* DESCRIPTION OF THE TASK
Rewrite the entries from their beginning through the line containing "13: (193, 127)", replacing "images" with "frames" and leaving everything else unchanged. Leave the picture lines out of your answer.

==============================

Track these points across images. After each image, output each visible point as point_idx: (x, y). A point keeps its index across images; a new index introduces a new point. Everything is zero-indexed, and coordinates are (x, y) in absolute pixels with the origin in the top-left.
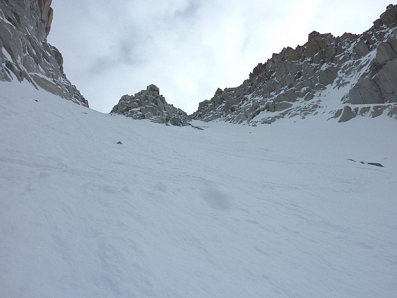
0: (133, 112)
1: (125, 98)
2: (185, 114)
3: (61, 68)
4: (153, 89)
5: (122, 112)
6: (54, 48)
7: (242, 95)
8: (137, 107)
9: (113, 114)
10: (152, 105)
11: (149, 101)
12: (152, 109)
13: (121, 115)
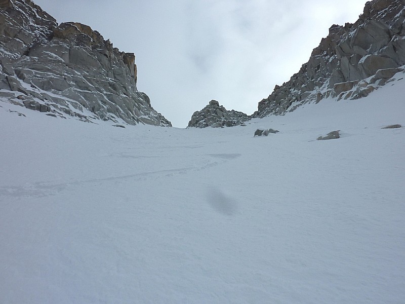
0: (200, 124)
1: (196, 114)
2: (246, 115)
3: (150, 105)
4: (214, 103)
5: (194, 125)
6: (143, 93)
7: (288, 90)
8: (203, 120)
9: (189, 127)
10: (213, 116)
11: (210, 113)
12: (212, 119)
13: (193, 127)
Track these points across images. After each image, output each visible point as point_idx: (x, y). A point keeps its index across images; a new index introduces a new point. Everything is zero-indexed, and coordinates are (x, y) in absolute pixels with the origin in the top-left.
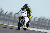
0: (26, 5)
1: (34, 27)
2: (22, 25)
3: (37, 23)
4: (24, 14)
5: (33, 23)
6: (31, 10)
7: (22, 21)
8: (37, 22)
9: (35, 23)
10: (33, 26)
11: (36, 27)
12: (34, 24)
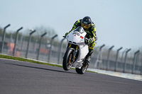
0: (86, 19)
1: (126, 70)
2: (72, 61)
3: (131, 62)
4: (79, 38)
5: (123, 61)
6: (95, 30)
7: (72, 53)
8: (130, 59)
9: (127, 62)
10: (122, 70)
11: (131, 71)
12: (124, 64)
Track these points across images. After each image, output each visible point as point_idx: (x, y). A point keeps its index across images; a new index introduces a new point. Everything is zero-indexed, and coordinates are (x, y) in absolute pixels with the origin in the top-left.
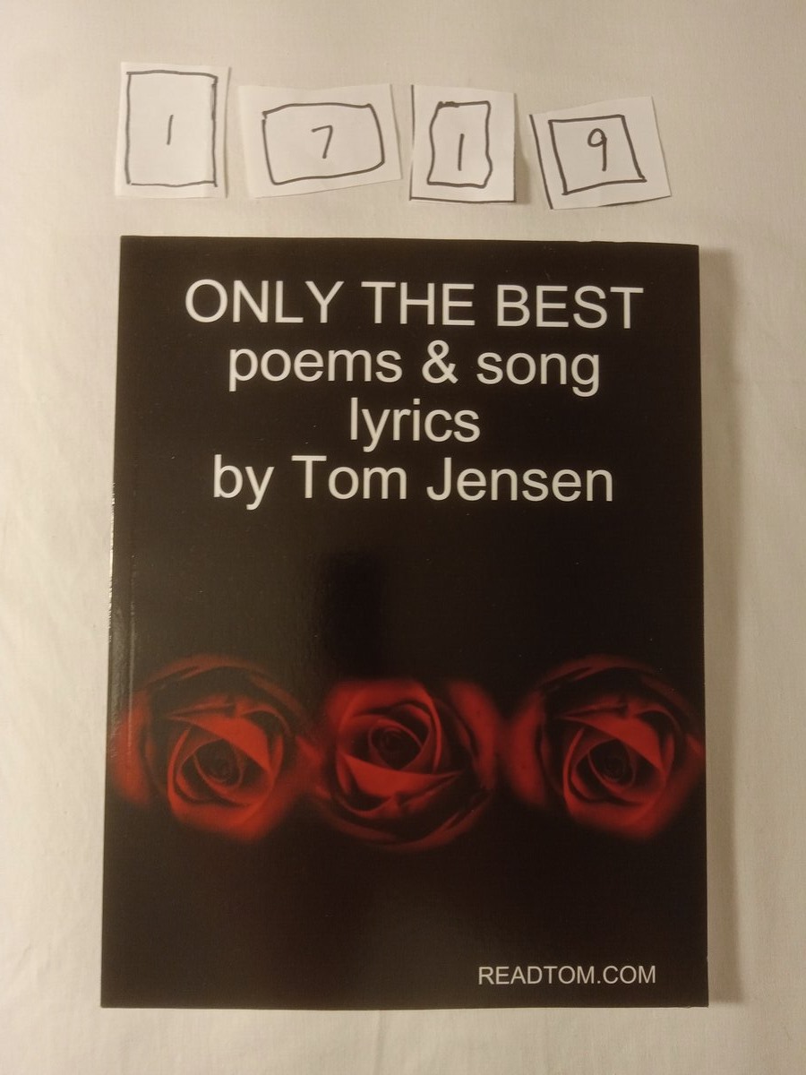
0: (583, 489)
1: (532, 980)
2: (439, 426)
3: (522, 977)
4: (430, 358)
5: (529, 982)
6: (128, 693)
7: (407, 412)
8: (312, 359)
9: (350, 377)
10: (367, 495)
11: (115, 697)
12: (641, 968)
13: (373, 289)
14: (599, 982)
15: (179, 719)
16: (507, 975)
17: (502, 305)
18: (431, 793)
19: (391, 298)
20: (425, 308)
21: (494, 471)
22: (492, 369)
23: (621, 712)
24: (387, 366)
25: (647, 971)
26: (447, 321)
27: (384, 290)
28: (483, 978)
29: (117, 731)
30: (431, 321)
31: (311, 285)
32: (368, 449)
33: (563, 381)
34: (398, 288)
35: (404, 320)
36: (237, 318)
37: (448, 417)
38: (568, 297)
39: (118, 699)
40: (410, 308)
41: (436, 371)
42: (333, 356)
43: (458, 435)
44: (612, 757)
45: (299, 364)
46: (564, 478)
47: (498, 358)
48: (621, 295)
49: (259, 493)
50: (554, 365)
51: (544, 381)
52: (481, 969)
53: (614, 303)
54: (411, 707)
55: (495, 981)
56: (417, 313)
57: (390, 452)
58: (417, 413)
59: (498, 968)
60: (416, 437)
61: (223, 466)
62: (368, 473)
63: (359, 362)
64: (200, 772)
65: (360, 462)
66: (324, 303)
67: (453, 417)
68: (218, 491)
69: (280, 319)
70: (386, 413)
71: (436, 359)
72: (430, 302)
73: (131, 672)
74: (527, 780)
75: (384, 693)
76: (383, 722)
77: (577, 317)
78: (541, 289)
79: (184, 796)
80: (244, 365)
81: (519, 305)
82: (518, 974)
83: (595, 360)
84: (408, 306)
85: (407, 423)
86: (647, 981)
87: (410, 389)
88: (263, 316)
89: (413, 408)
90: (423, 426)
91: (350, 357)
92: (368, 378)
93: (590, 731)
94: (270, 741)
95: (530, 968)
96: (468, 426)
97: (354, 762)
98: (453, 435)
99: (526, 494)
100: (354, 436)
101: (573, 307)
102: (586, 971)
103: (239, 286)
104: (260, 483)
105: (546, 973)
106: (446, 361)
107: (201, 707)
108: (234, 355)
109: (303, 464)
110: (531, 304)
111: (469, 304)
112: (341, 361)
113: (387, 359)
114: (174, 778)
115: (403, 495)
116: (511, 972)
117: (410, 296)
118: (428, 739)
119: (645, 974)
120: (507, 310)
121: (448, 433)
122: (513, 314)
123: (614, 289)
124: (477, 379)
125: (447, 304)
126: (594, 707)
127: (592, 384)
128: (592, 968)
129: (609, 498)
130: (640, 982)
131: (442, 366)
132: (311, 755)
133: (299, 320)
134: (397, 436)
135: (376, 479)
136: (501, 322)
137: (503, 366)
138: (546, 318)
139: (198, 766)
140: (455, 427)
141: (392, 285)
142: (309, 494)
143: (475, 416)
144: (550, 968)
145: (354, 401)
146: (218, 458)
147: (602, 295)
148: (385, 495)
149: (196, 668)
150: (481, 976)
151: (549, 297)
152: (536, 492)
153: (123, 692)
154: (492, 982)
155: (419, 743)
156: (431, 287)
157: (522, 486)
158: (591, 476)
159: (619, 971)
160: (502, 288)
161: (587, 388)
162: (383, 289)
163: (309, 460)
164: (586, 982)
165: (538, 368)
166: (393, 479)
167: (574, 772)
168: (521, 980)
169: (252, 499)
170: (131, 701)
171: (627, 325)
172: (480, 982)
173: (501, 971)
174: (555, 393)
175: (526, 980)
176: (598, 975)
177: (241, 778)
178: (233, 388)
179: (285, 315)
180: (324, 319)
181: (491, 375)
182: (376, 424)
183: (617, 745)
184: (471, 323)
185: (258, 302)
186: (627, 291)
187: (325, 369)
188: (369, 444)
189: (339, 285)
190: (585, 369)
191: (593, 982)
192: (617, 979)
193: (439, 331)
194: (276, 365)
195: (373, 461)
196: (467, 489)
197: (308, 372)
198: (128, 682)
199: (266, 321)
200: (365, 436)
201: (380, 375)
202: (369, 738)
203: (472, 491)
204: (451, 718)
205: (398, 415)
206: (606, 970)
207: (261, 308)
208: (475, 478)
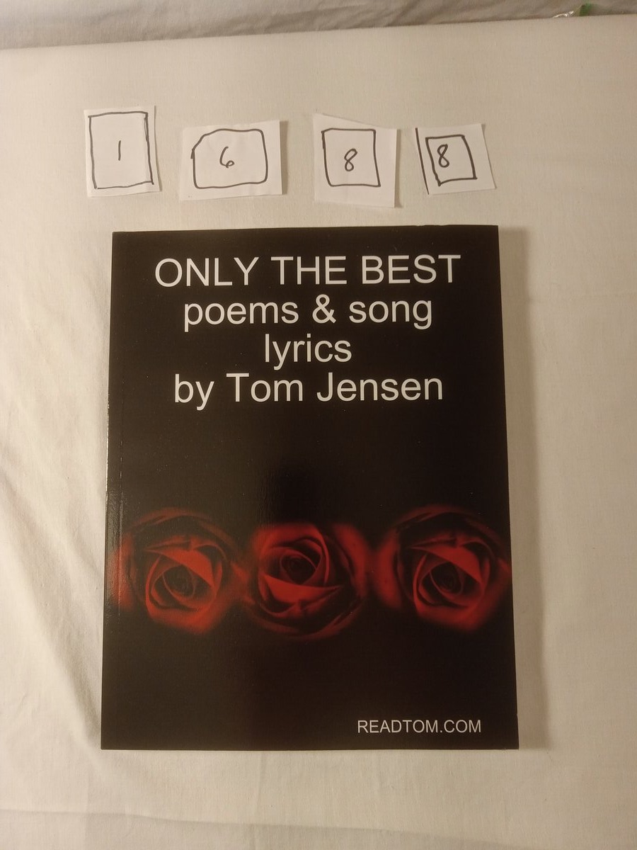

==============================

* EXERCISE OUTPUT
Track these points across frames. After each image, output each visible point as point_idx: (x, y). A point keeps its index across frames; a new index introduces a new point. Everything is zero-indexed, and coordinates are (x, y) in absolute pixels with the origin in the top-left.
0: (133, 112)
1: (125, 98)
2: (185, 114)
3: (61, 68)
4: (153, 89)
5: (122, 112)
6: (54, 48)
7: (242, 95)
8: (137, 107)
9: (113, 114)
10: (152, 105)
11: (149, 101)
12: (152, 109)
13: (121, 115)
0: (200, 124)
1: (196, 114)
2: (246, 115)
3: (150, 105)
4: (214, 103)
5: (194, 125)
6: (143, 93)
7: (288, 90)
8: (203, 120)
9: (189, 127)
10: (213, 116)
11: (210, 113)
12: (212, 119)
13: (193, 127)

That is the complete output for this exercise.